José Adelino Maltez, Tópicos Jurídicos e Políticos, estruturados em Dili, na ilha do nascer do sol, finais de 2008, revistos no exílio procurado da Ribeira do Tejo, começos de 2009

 

Voto

 

Virá um dia onde as balas e as bombas serão substituídas pelos votos, pelo sufrágio universal dos povos, pela venerável arbitragem de um grande Senado soberano...

Hugo, Victor-Marie

 

In politics, familiarity doesn't breed contempt. It breeds votes

Lazarsfeld, Paul Felix

 

Do lat. votu. O mesmo que sufrágio, a manifestação da vontade ou da opinião das pessoas que tomam parte numa eleição. Forma das populações poderem escolher, entre diversos candidatos, o seu representante. Pode também ser uma forma de participação num referendo.

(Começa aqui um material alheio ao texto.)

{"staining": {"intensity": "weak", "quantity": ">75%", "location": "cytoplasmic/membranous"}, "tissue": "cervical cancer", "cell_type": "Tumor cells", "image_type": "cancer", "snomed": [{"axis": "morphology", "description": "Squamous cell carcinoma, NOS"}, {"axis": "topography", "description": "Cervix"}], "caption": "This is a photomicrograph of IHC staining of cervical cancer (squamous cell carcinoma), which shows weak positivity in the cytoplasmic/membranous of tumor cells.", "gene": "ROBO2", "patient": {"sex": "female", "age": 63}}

Segundo Scruton, a expressão de uma preferência num processo de contribuição para uma escolha colectiva. Forma das populações poderem escolher, entre diversos candidatos que se apresentam ao sufrágio, o seu representante, ou forma de participação num referendo. Para além destas funções explícitas, há funções latentes, como a legitimação dos governantes pelo sufrágio universal, a liturgia social que reactiva o sentimento de pertença ao grupo e a forma das forças políticas medirem a respectiva representatividade, bem como um processo de avaliação do controlo social que as mesmas exercem..

Constitui uma das manifestações da legitimidade contemporânea, assente no princípio de um homem um voto e da consequente representação quantitativa, bem diversa de outros tipos de representação, como a representação qualitativa medieval, marcada pela valentior pars, dado conceber que uma parcela do todo político o poderia representar. Nas nossas cortes gerais, apenas algumas cidades, vilas e lugares tinham assento em Cortes, mas mesmo assim, acreditava-se que as mesmas representavam o todo, havendo uma hierarquia na representação, onde figuravam em lugar cimeiro os representantes que se sentavam no primeiro banco, onde se destacava Lisboa, a cabeça do reino. E em casos de urgência acreditava-se que a mera consulta das cidades do primeiro banco, e até apenas de Lisboa, equivalia a uma consulta a todo o braço popular.

Foi nesta linha de representação qualitativa que assentou o próprio sufrágio censitário dos primeiros tempos demoliberais, onde o eleitor masculino e proprietário assumia a representação do todo, grupo a que só mais tarde se juntou o eleitor ilustrado, detentor de um título académico.

Silvestre Pinheiro Ferreira chegou a assinalar ao voto a categoria de poder de sufrágio, paralela aos restantes poderes clássicos do Estado, ideia mais tarde desenvolvida por Maurice Hauriou.

O voto tanto pode ser secreto como por braço ao alto. Se o primeiro é apenas uma forma de contribuição para uma escolha colectiva, já o segundo é também uma forma de declaração da vontade individual perante os outros, sendo particularmente influenciado pelo ambiente da assembleia onde se exerce tal atitude e susceptível de pressão. Daí que, nas democracias ocidentais, o voto secreto seja uma das condições mínimas para a realização de eleições livres.

 

Voto útil O mesmo que voto táctico. Quando numa eleição se vota mais contra do que a favor.